Cuando la dignidad humana se evapora frente a la ley

Psicóloga de Ibon Iparragirre

Siento la profunda necesidad de pronunciarme en calidad de psicóloga y ante todo de persona. Pronunciarme frente una situación dantesca que ningún diccionario se atrevería a definir, y no por ello deja de suceder en un Estado, en el cual día sí y día también gasta su saliva en hablar y defender los llamados derechos humanos.

Y mediante estas palabras quisiera informar a todo el personal sanitario sobre una historia real. Una persona con nombre y apellido y un sinfín de etiquetas aniquiladoras (nada reparadoras) que flota en un mar sin agua y sopla con sobre esfuerzo a las velas de su barco, ha sido obligado a echar el ancla, anulando sus fuerzas y oxidando su movimiento.
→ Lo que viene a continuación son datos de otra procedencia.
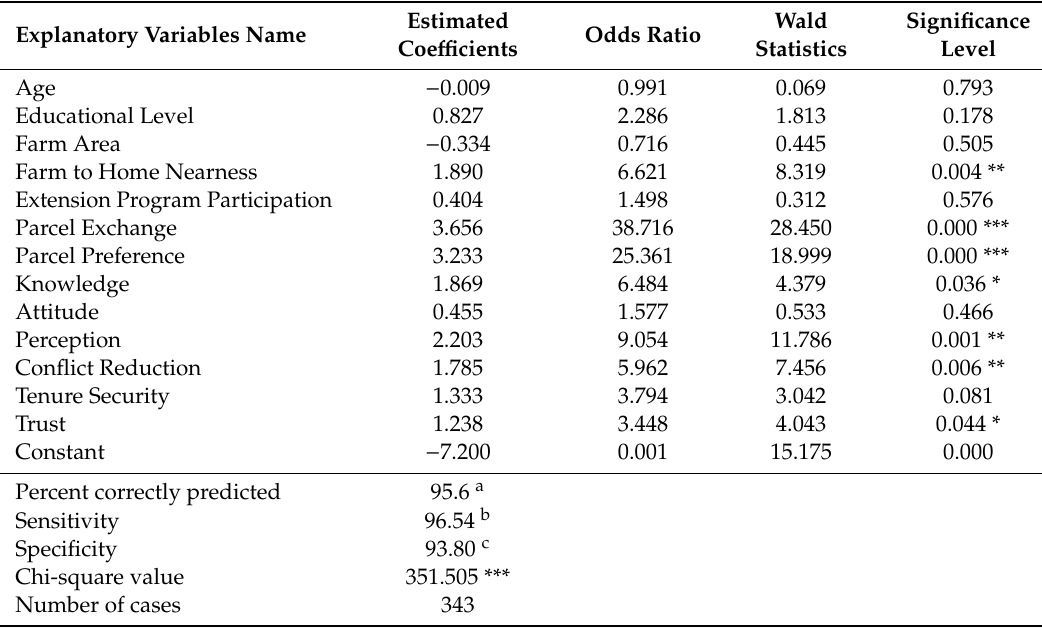
Table 5. Results of the logistic regression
Y sin más preámbulos me gustaría preguntar a todos los profesionales de la salud, a aquellas personas que trabajan arduamente en la salvaguarda de la vida de sus pacientes qué medidas adoptarían si se les notificara que uno de ellos carece totalmente de la atención necesaria.
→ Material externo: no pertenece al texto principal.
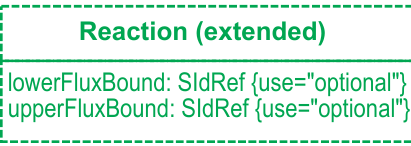
Figure 7: A UML representation of the extended SBML Reaction class used in the Flux Balance Constraints package. For a complete description see Figure 1 as well as Section 1.4 for conventions related to this figure.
Sí, esa persona, un ser sumamente vulnerable que padece una enfermedad grave e irreversible, se haya expuesta a agresiones físicas y psiquicas que ponen en riesgo su vida, por la simple condición de ser un preso político vasco. ¿O quizás por su etiqueta de inadaptado, de antisocial?

¿Qué pensarían de la falta de comprensión de su cuadro? ¿Cómo se dirigirían a quien corresponda para que comprenda que alguien que padece HIV en grado 3, que tiene el cerebro tomado tumoralmente y presenta inevitablemente trastornos de conducta? ¿Qué sentirían si les informara que su paciente ha perdido casi totalmente la visibilidad y no está en condiciones de cumplir con casi ningún movimiento con seguridad, y por lo tanto necesita ayuda?
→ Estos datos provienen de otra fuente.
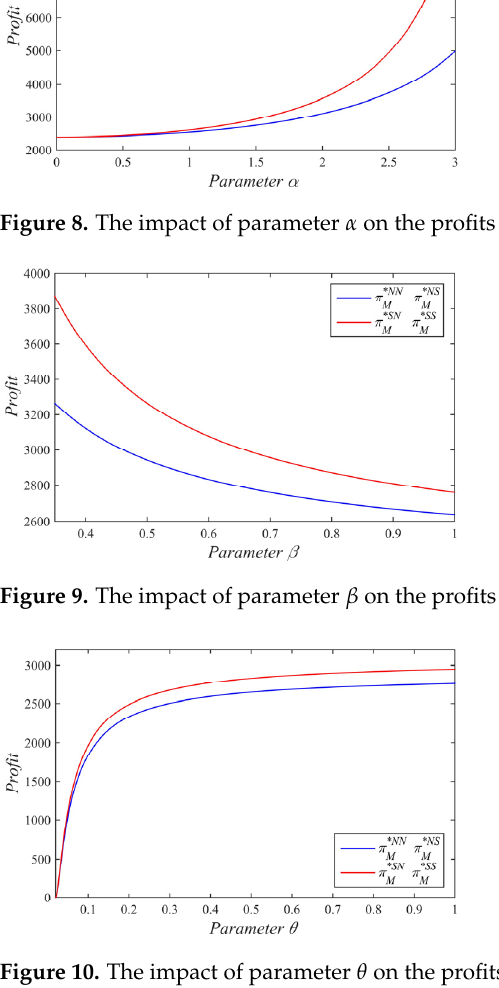
Figure 10. The impact of parameter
Creo que la respuesta es obvia: una persona en tales circunstancias debería recibir una asistencia médica y psicoterapéutica exhaustiva y de calidad, y los profesionales de la salud deberían velar por ella.

Pero desgraciadamente el poder hegemónico contraataca y las infantiles leyes estatuarias nublan la madurez humana por miedo a perder el orgullo. Orgullo enquistado que empuja a no ceder frente al derecho de toda persona a ser asistida en condiciones mínimas. Actitudes que colonizan con la muerte arrasando cuerpos que luchan por su vida. Ibon Iparragirre es uno de esos cuerpos, es una de esas vidas.

Una vez escuché que «La conformidad es el carcelero de la libertad y enemigo del crecimiento»
Pues bien, no voy a ser yo quien sea complice del silencio y no puedo omitir estos hechos sin faltar al juramento ético para el cual me han formado: el de asistir a todo aquel que lo necesite.
Y si Ibon pudiera manifestarse, os contaría que solicitar asistencia con alguien de confianza en prisión es un ejercicio plagado dificultades, generalmente inherentes al hecho de practicar psicoterapia en un lugar teóricamente orientado a la rehabilitación social, pero que en realidad no ha superado aún los fines de custodia y orden.

En este lugar hostil, desocializante y regresivo, por mucha voluntad e interés que se muestre en apoyar el proceso de sanación y realizar un tratamiento en condiciones mínimas, resulta sumamente dificultoso (por no decir imposible) alcanzar dicha meta.

Solamente agradecería de corazón que a este navegante se le permitiera sentir la caricia de las aguas de su mar, y pudiera bailar con ella su frágil e inestable presencia, en legitima libertad.